If the command line is:

node app.js

The app will start listening for connections as usual. But if it is:

node app.js project:send-emails

The app will execute that task. We'll see how to implement that task below.

To see the available tasks, just type:

node app.js apostrophe:help

This will list all of the registered tasks.

Registering your own tasks

All you have to do is include a tasks option in app.js. Each task is a simple callback function that takes four arguments, site, apos, argv, and callback. Tasks are grouped together into categories.

Here's an example:

tasks: {
  project: {
    sendEmails: function(site, apos, argv, callback) {
      // Do time consuming, asynchronous things!
      // When we're finished:
      return callback(null);
    }
  }
}

This structure allows for projects with many tasks, grouped into categories.

The code above allows us to run this task:

node app project:send-emails

Task names are alwaysCamelCase in the source code. On the command line, you have a choice: you can type them like this...

node app project:send-emails

Or like this:

node app project.sendEmails

Accessing command line arguments

It's really, really easy.

If there is a --go option on the command line, here's how to test for that in your task:

if (argv.go) { ... }

If there is a --color=blue option, that's easy to access to:

console.log(argv.color);

You can also access positional arguments. If the user types:

node app project:send-emails 100

You can access that extra argument as argv._[1]. (argv._[0] is the name of your task.)

See the optimist module for more information.

"What if an error happens?"

Pass it to the callback.

"How do I call methods that need a req object?"

Good question. Lots of Apostrophe methods expect a req object, because permissions are tied to the identity of the user, and certain types of caching are tied to the lifetime of a request.
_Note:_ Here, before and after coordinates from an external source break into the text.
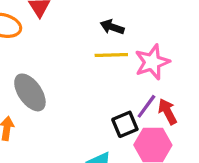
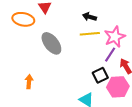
gray ellipse: (30, 92) -> (51, 43), moved
purple line: (146, 106) -> (110, 55), moved

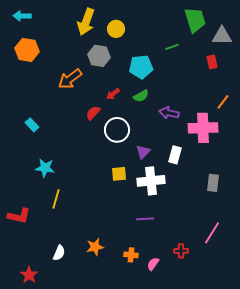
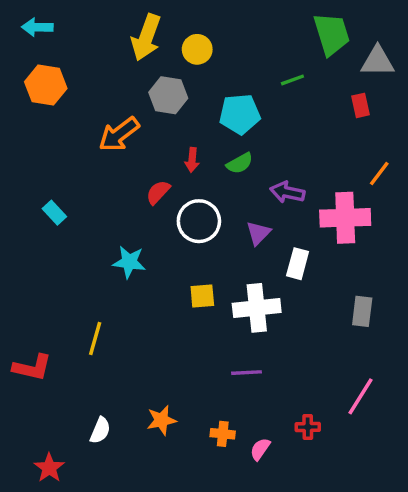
red arrow: (113, 94) -> (192, 160), turned -48
purple triangle: (143, 152) -> (258, 233), moved
cyan star: (45, 168) -> (129, 262), moved

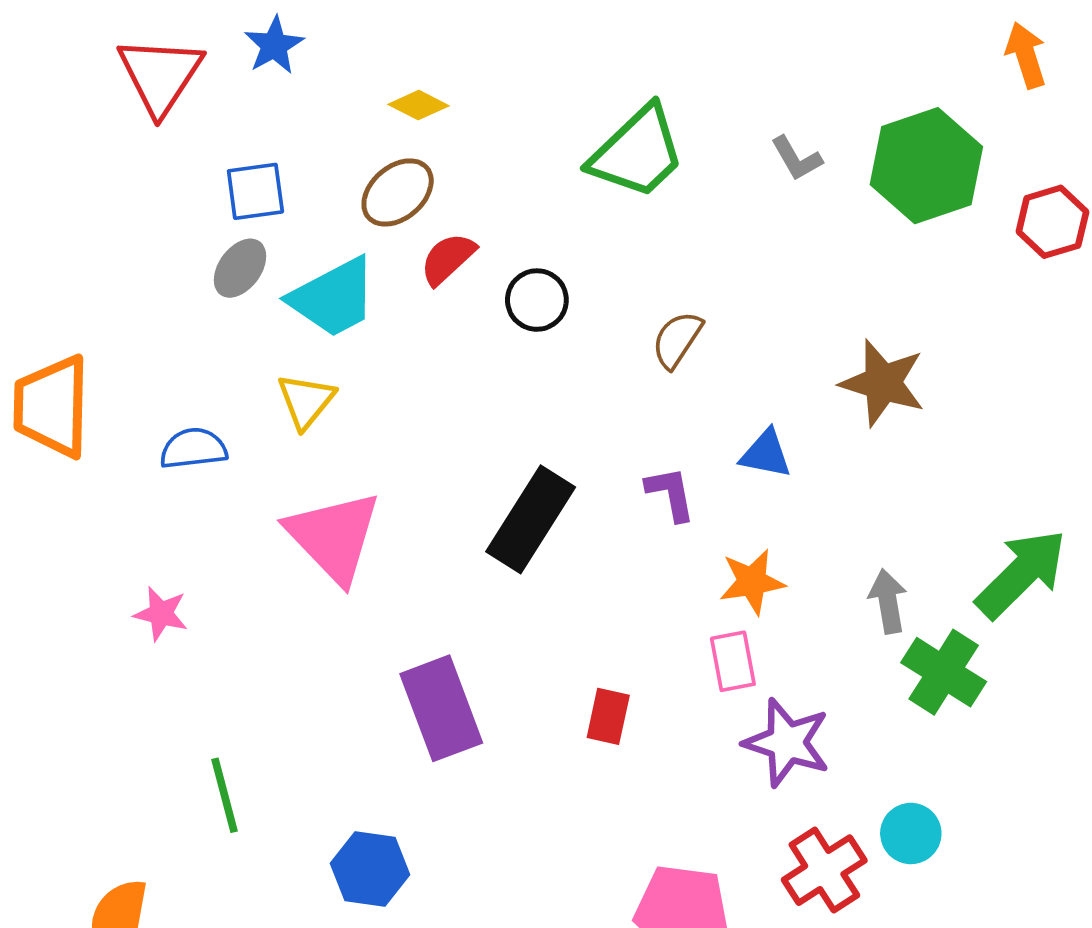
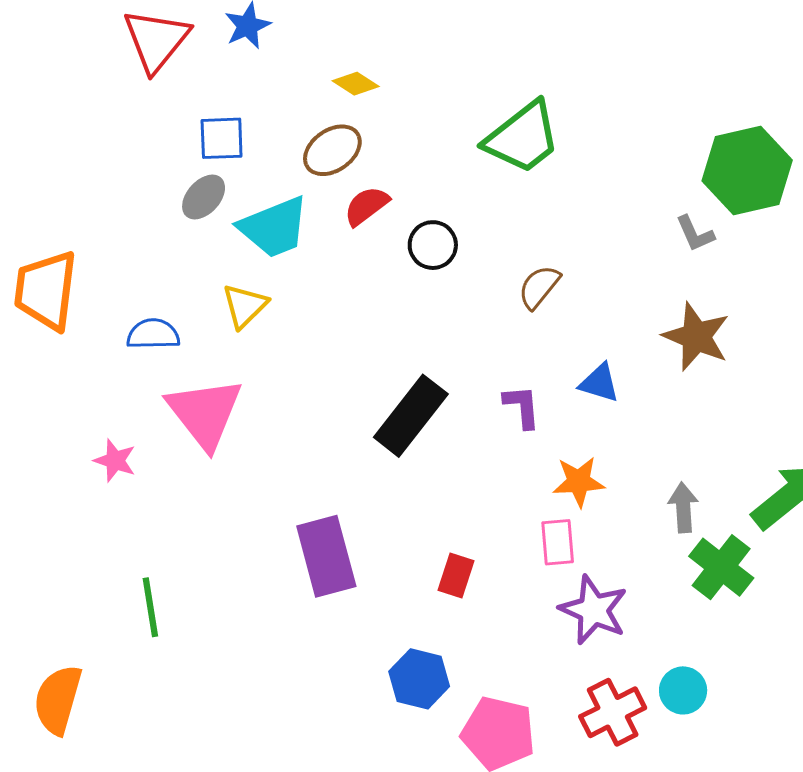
gray L-shape: (796, 158) -> (695, 234), moved
pink triangle: (334, 537) -> (205, 413), moved
blue hexagon: (370, 869) -> (419, 679), moved

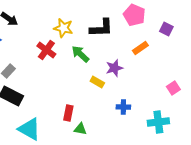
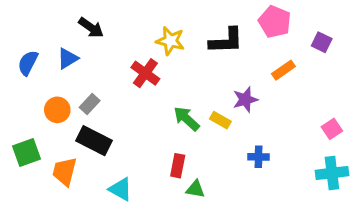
green arrow: (80, 54) -> (187, 119), moved
cyan cross: (158, 122) -> (332, 173), moved
cyan triangle: (29, 129) -> (120, 189), size x0.7

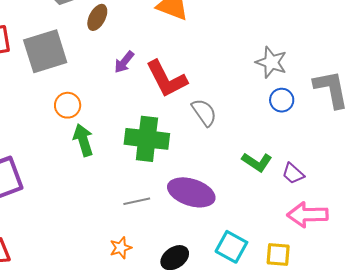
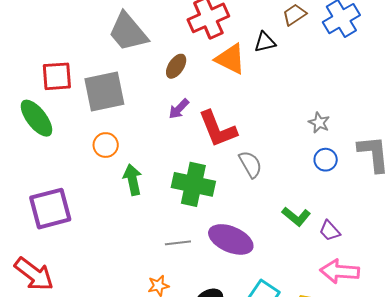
brown ellipse: (97, 17) -> (176, 66), moved
gray star: (271, 62) -> (319, 123), size x0.7
orange circle: (68, 105) -> (106, 145), moved

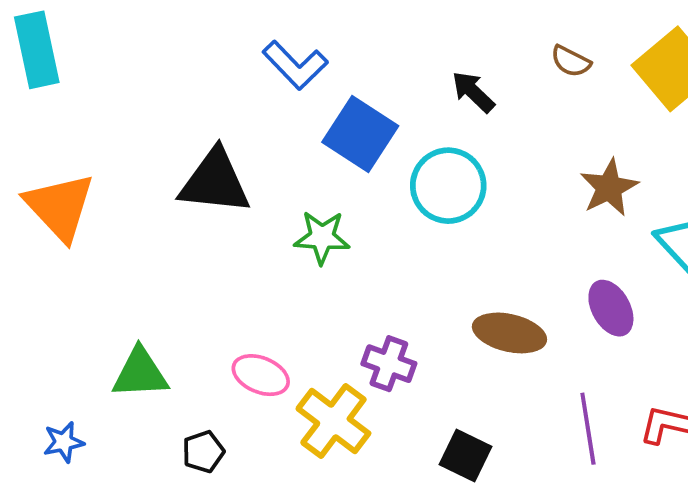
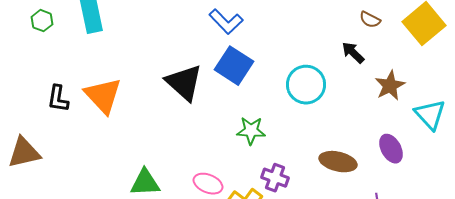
black arrow: (473, 92) -> (353, 53), moved
blue square: (360, 134) -> (234, 66), moved
black triangle: (215, 182) -> (184, 83), turned 36
green star: (322, 237) -> (251, 131), moved

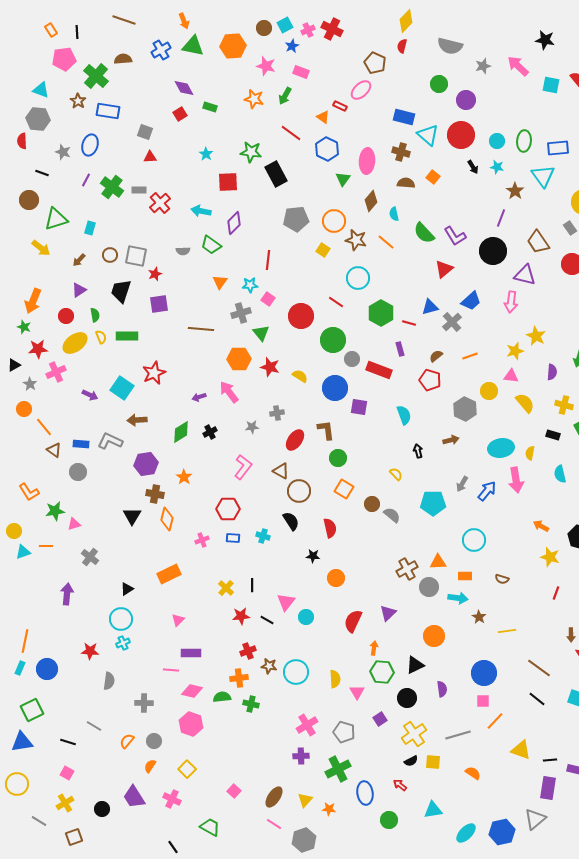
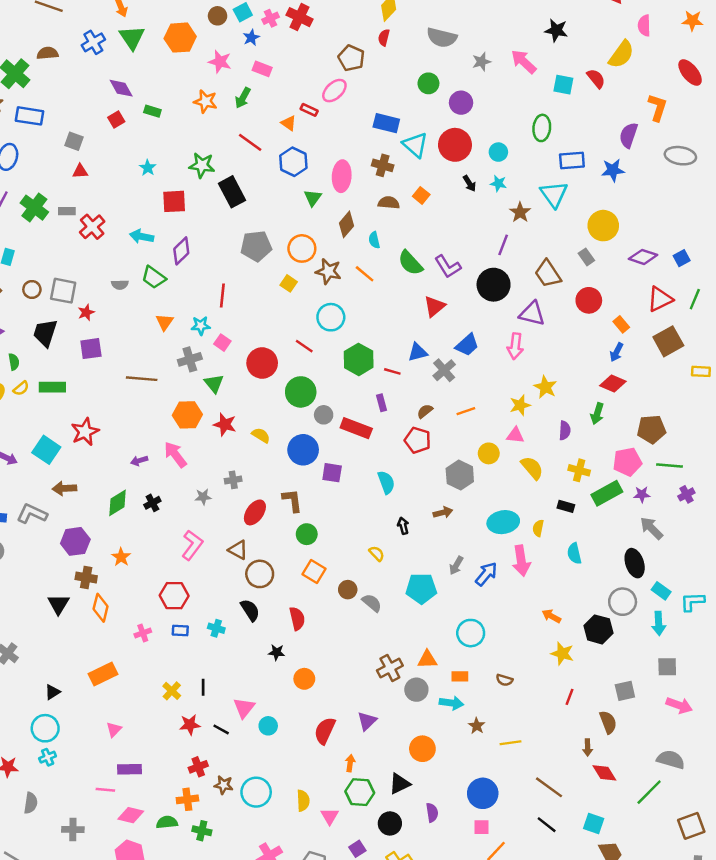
green triangle: (193, 46) -> (132, 38), turned 45
green ellipse: (524, 141) -> (542, 128), moved
yellow semicircle: (101, 337) -> (21, 388), turned 72

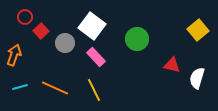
If your task needs to call a function like snippets.get which requires a req object, call this function to get a req object that always has unlimited permissions:

apos.getTaskReq()

"How do I hook into existing tasks?"

The apos object is an EventEmitter. In English, that means you can write:

apos.on('task:apostrophe:migrate:before', function() {
  apos.taskBusy();
  // Do a variety of things asynchronously
  apos.taskDone();
}

Or:

apos.on('task:apostrophe:migrate:after', function() {
  apos.taskBusy();
  // Do a variety of things asynchronously
  apos.taskDone();
}

"What do apos.taskBusy and apos.taskDone do?"

These only matter if you're hooking into an existing task.

Apostrophe needs to know when your event handler is finished. But you're likely to call asynchronous functions (functions with callbacks), so Apostrophe can't just assume that your event handler is finished when it returns.

apos.taskBusy() solves this problem. If your event handler needs to do lots of asynchronous stuff, call apos.taskBusy(). Apostrophe will not move on until you call apos.taskDone().